Dominic ignores him. "Coward," he mutters under his breath.
oOoOoOo
The following month he detours through the market and finds Paninya panhandling underneath the Valley's tacky welcome arch. She trundles out to meet him as he bears down on her. "Spare change for a poor cripple, mister?" she asks, all treacle and dole, hands outstretched.
Dodging behind the wheelchair, he starts it rolling before she can set the brake, pushing faster than her no longer quite so skinny arms can counter. She screams blue murder all the way to the hospital, to the amusement of the layabouts who jeer as they pass. Eventually she runs out of breath and shuts up, so that the lobby at least is spared her trite conjectures about his sexual habits. He turns her over to an orderly and saunters off to check whether the room he reserved has been properly prepared. As he washes his hands, he exchanges an amiable grunt with the nurse-anesthetist.
The orderly has Paninya disinfected and gowned in jig time, wheeling her into the room just as Dominic removes her new and improved legs from their case. Her hands are clutched together into a single fist in her lap, her mouth working. He guesses that she can't decide whether to be angry or scared and he's tempted to let her pee herself this time. But that would delay the installation, so he looks down his nose at her and proclaims, "I don't give second chances."
Her jaw sets.
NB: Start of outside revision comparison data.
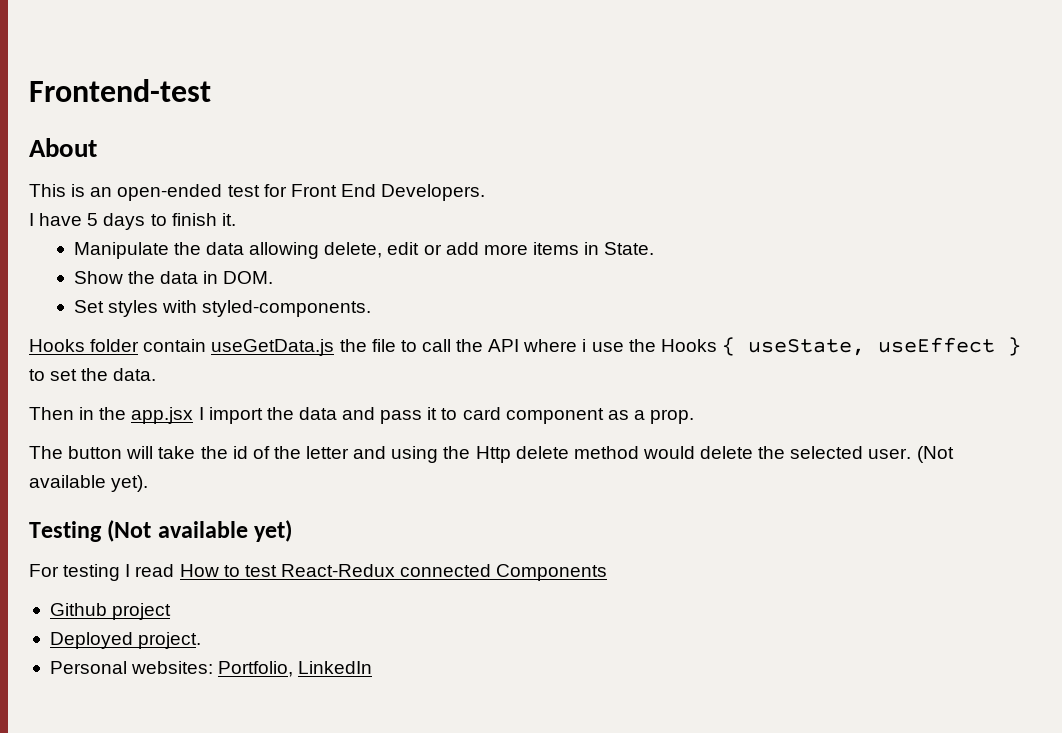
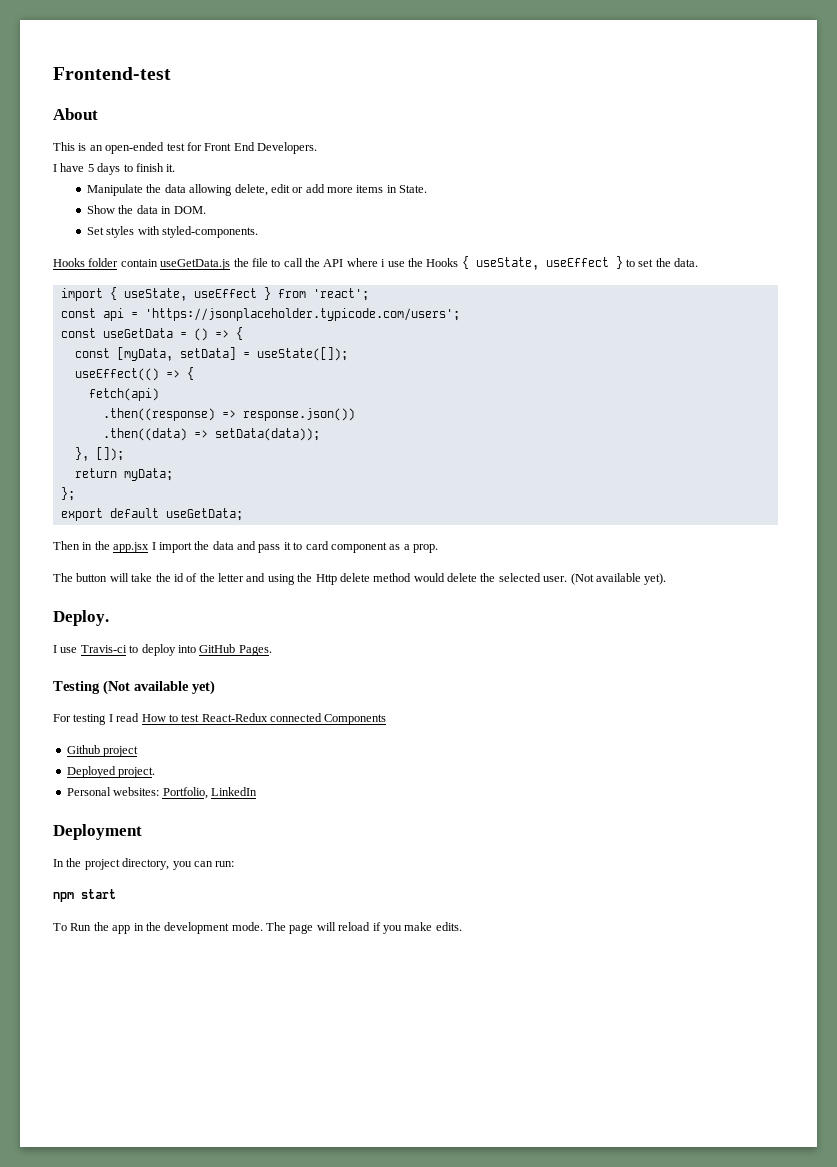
(157, 374) none -> [60,287,369,301] [60,308,460,321] [60,327,243,341] [74,347,348,361] [74,367,194,381] [88,388,159,401] [102,408,355,421] [102,428,320,441] [74,447,124,461] [74,468,173,481] [60,487,75,501] [60,508,243,521] // import { useState, useEffect } from 'react'; // const api = 'https://jsonplaceholder.typicode.com/users'; // const useGetData = () => { // const [myData, setData] = useState([]); // useEffect(() => { // fetch(api) // .then((response) => response.json()) // .then((data) => setData(data)); // }, []); // return myData; // }; // export default useGetData;
(149, 483) none -> [53,610,109,626] [53,644,272,656] // Deploy. // I use Travis-ci to deploy into GitHub Pages.
(373, 667) none -> [53,824,142,840] [53,858,235,870] [53,889,116,902] [53,922,462,934] // Deployment // In the project directory, you can run: // npm start // To Run the app in the development mode. The page will reload if you make edits.

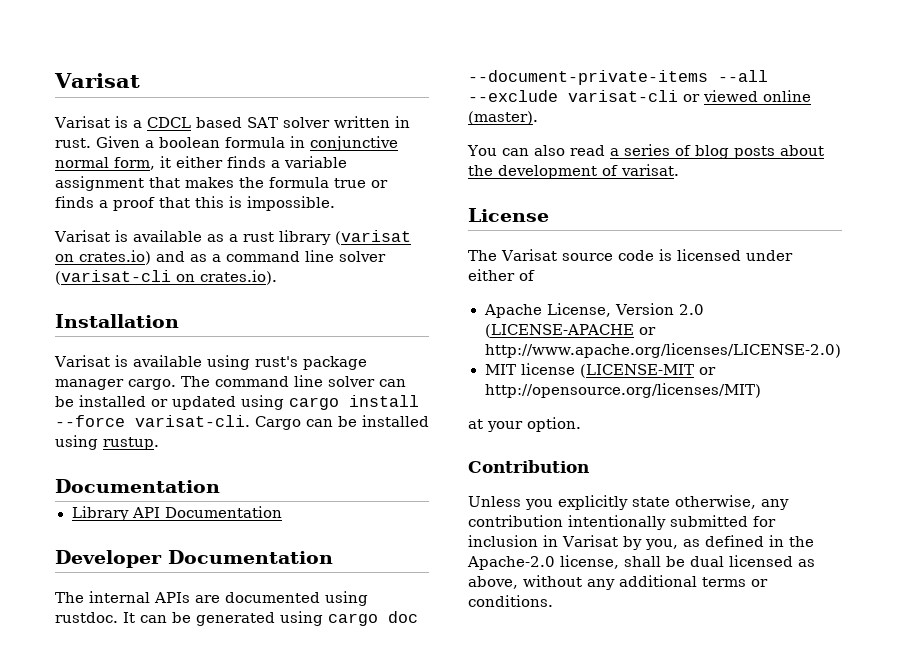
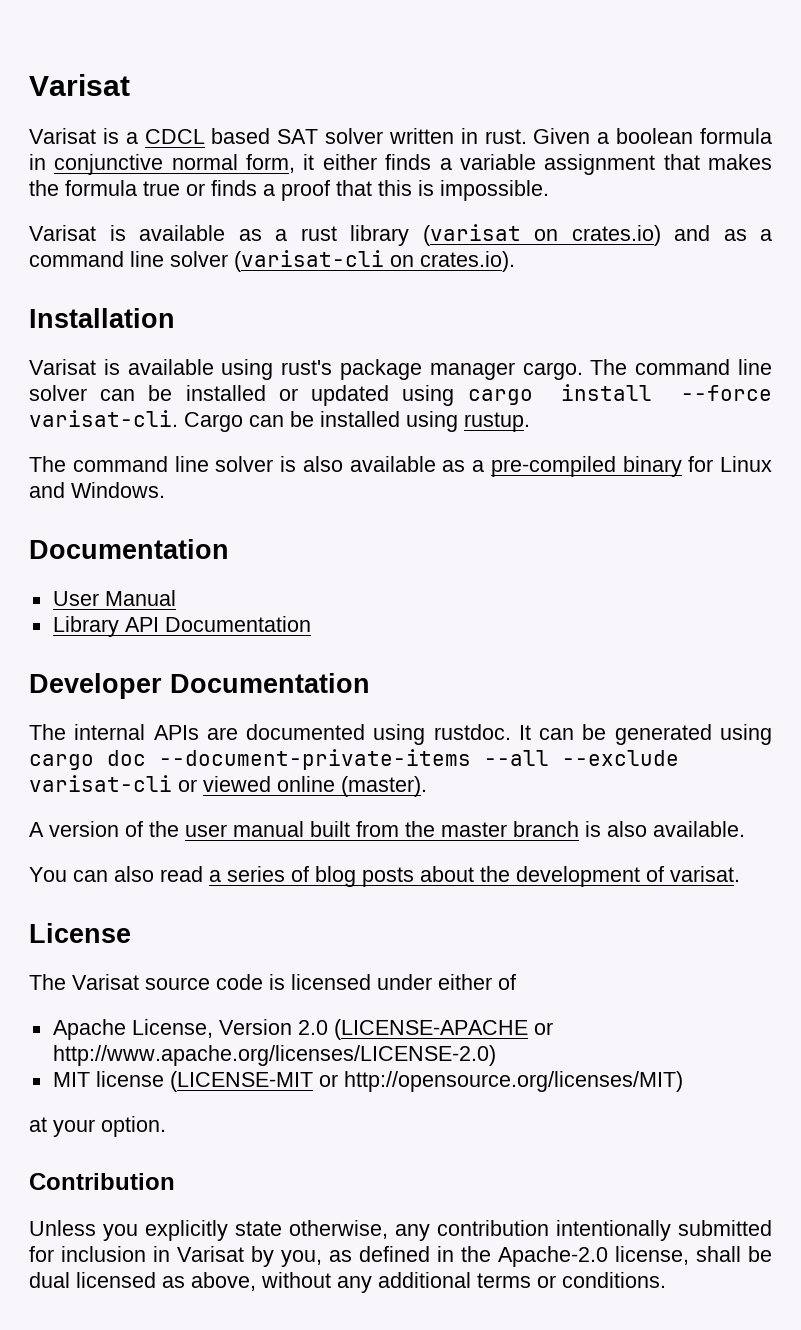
[55,479,220,493] // Documentation -> [29,456,772,477] [29,482,165,498] [29,539,229,559] [52,590,176,606] // The command line solver is also available as a pre-compiled binary for Linux and Windows. // Documentation // User Manual
(538, 118) none -> [29,821,745,837] // A version of the user manual built from the master branch is also available.

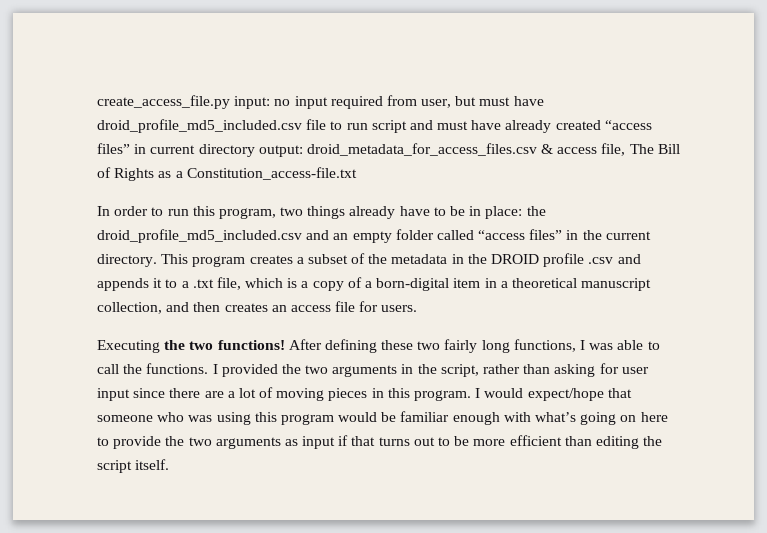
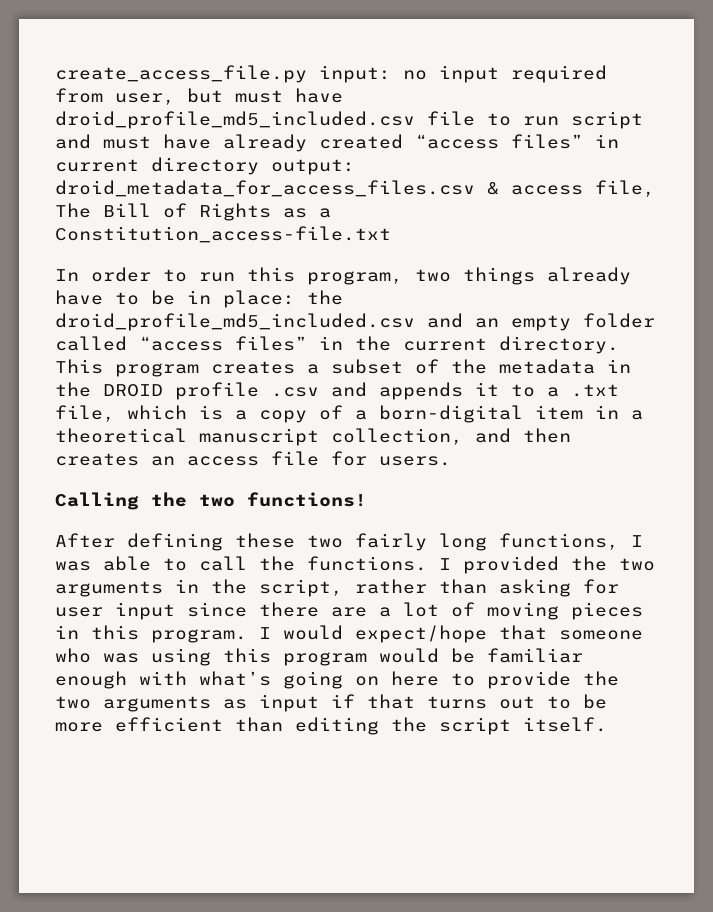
[97,340,160,353] Executing -> [55,492,139,510] Calling
(285, 345) none -> (367, 499) //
She can't outstare him, so she lifts herself up in the wheelchair and glowers dubiously at the automail. "Are these ones gonna let me walk?"
"Eventually."
She shrugs, flops back into her seat, and lets the orderly lift her onto the table. Having swabbed her arm with alcohol, the nurse injects her with a syringe of barbiturate and keeps a finger on her pulse as they wait for the sedative to take effect. Dominic leans over the nurse's shoulder. "Don't start fights you can't win," he advises his client.
Paninya grins sleepily and sticks out her tongue.